* **Travail à faire**
Veuillez reproduire fidèlement, dans l'extrait à lire, le passage allant de « L’Union européenne a » jusqu'à « nord du pays. ».

* **Extrait à lire**

------------------------------------------------------------------------

L'ancien Premier ministre Modibo Sidibé figure parmi les personnalités arrêtées.
© Sia Kambou/AFP
Alors que Cheick Modibo Diarra a été nommé Premier ministre du gouvernement de transition, les personnalités politiques et militaires arrêtées lundi 16 et mardi 17 avril sont toujours détenues. Aucune information n’a été donnée quant aux raisons de ces arrestations menées par la junte, qui s’est contenté d’évoquer des "enquêtes en cours".
Les personnalités civiles et militaires maliennes arrêtées dans la nuit du lundi 16 au mardi 17 avril ont été appréhendées « sur la foi d'indications précises et d'informations graves et concordantes ». C’est en tout cas ce qu’a indiqué le colonel Moussa Sinko Coulibaly, chef de cabinet du patron des putschistes, qui avaient renversé le pouvoir le 22 mars.
« Sur instructions de la hiérarchie », plusieurs personnes (dont le nombre et les noms n’ont pas été précisés), ont été cueillies à leur domicile et transportées au camp militaire de Kati, sans que soient évoqués les faits qui leur sont reprochés.
Parmi les victimes de ces arrestations, Modibo Sidibé, l’ex-Premier ministre d'ATT, et Soumaïla Cissé, ancien ministre et dirigeant de l'Union économique et monétaire ouest-africaine (Uemoa), tous deux candidats à la présidentielle initialement prévue le 29 avril.
Le second a par ailleurs été blessé lors de son arrestation mardi matin, et, selon les dires de son cabinet « le gardien et un de ses neveux » ont également été blessés au cours de cette interpellation, tandis que le domicile de l’ancien ministre a été « vandalisé ». Selon le cabinet, cette arrestation musclée « traduit la volonté de la junte de ne point céder le pouvoir aux civils ».
Outre ces deux personnalités, le directeur général de la police, le général Mahamadou Diagouraga, l'ancien ministre de la Défense, le général Sadio Gassama, et le général Hamidou Sissoko, chef d'état-major particulier d'ATT, ont elles aussi été arrêtées lundi soir à leurs domiciles, ont indiqué leurs familles.
"Détentions arbitraires"
« Des enquêtes de police judiciaire en cours, ouvertes à l'encontre desdites personnalités, seront très bientôt confiées aux organes compétents, en vue d'initier des poursuites judiciaires », s’est contenté de déclarer le colonel Coulibaly, tout en précisant que les putschistes étaient attachés « au respect des libertés individuelles et des droits des citoyens conformément aux engagements pris ».
« Le moment venu, on dira ce qu'on leur reproche », avait expliqué mardi un proche de la junte. Pour le Front uni pour la sauvegarde de la démocratie et la République (FDR, partis politiques et organisations de la société civile), « la junte militaire et ses soutiens civils » ont comme objectif d’« instaurer un climat de terreur » et ont appelé les militaires à retourner « dans leurs casernes ».
L’Union européenne a pour sa part exigé la « libération immédiate » des détenus tandis que la France a dénoncé des « détentions arbitraires ».
Pour de nombreux observateurs à Bamako, les putschistes, qui devraient bénéficier de l’amnistie comme convenu dans un accord-cadre adopté le 6 avril en concertation avec la Communauté économique des États d'Afrique de l'Ouest (Cedeao), n’entendent pas se laisser mettre en marge de la vie publique, même s’ils ont accepté un transfert de pouvoir aux civils lors des négociations. Le nouveau Premier ministre par intérim Cheick Modibo Diarra, en poste depuis mardi, hérite donc d’une mission plus que délicate. Outre la nécessité de contrôler les putschistes, le gouvernement sait qu’il aura, en premier lieu, la tâche difficile de conduire le dialogue avec les groupes armés occupant le nord du pays.

------------------------------------------------------------------------

Entrées du jeu de données
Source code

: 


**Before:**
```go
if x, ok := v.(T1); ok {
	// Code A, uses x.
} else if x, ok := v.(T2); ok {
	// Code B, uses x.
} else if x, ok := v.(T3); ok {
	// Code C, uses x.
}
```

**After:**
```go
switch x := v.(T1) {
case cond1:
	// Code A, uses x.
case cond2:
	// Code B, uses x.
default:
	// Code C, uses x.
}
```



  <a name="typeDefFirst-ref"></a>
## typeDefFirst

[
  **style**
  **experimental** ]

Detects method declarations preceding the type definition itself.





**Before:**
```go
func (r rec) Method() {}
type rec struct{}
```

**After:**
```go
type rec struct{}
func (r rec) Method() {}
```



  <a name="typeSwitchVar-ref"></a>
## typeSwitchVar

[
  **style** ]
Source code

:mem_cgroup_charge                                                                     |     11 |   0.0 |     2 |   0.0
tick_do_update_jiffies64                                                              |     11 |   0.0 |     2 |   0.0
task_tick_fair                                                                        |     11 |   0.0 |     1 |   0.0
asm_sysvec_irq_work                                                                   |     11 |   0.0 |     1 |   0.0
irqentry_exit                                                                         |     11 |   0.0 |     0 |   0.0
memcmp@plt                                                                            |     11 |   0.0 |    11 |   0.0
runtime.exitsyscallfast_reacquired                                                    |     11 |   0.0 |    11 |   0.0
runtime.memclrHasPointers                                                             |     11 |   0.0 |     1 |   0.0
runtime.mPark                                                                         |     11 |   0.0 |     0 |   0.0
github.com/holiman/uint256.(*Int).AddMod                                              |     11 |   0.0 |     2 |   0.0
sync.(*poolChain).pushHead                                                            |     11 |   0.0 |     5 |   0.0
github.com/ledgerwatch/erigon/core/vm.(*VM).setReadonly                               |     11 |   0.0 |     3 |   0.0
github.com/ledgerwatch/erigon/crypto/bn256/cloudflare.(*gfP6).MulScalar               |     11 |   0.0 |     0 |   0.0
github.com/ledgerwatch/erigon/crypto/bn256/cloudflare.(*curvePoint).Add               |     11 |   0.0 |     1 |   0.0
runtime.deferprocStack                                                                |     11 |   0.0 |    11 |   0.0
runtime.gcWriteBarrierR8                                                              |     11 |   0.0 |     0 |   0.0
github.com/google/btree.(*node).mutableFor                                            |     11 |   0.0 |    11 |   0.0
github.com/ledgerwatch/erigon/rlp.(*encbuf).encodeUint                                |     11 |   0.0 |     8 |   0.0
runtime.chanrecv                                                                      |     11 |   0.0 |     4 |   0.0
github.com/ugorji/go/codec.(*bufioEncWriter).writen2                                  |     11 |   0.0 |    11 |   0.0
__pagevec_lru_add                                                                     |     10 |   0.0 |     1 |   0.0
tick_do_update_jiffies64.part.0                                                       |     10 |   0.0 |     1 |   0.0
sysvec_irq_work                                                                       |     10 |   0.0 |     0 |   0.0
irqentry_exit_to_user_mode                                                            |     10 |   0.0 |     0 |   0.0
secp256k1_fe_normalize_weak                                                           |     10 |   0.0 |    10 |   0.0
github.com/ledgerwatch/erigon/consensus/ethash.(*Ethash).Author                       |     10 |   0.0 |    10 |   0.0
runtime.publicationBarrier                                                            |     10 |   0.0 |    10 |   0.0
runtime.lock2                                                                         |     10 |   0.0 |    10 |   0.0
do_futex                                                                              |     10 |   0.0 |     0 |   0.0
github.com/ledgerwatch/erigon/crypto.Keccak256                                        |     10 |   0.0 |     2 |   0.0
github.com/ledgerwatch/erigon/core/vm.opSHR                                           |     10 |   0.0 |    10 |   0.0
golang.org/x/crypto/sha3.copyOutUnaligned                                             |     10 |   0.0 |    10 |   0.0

------------------------------------------------------------------------

* **Tâche accomplie**
L’Union européenne a pour sa part exigé la « libération immédiate » des détenus tandis que la France a dénoncé des « détentions arbitraires ».
Pour de nombreux observateurs à Bamako, les putschistes, qui devraient bénéficier de l’amnistie comme convenu dans un accord-cadre adopté le 6 avril en concertation avec la Communauté économique des États d'Afrique de l'Ouest (Cedeao), n’entendent pas se laisser mettre en marge de la vie publique, même s’ils ont accepté un transfert de pouvoir aux civils lors des négociations. Le nouveau Premier ministre par intérim Cheick Modibo Diarra, en poste depuis mardi, hérite donc d’une mission plus que délicate. Outre la nécessité de contrôler les putschistes, le gouvernement sait qu’il aura, en premier lieu, la tâche difficile de conduire le dialogue avec les groupes armés occupant le nord du pays.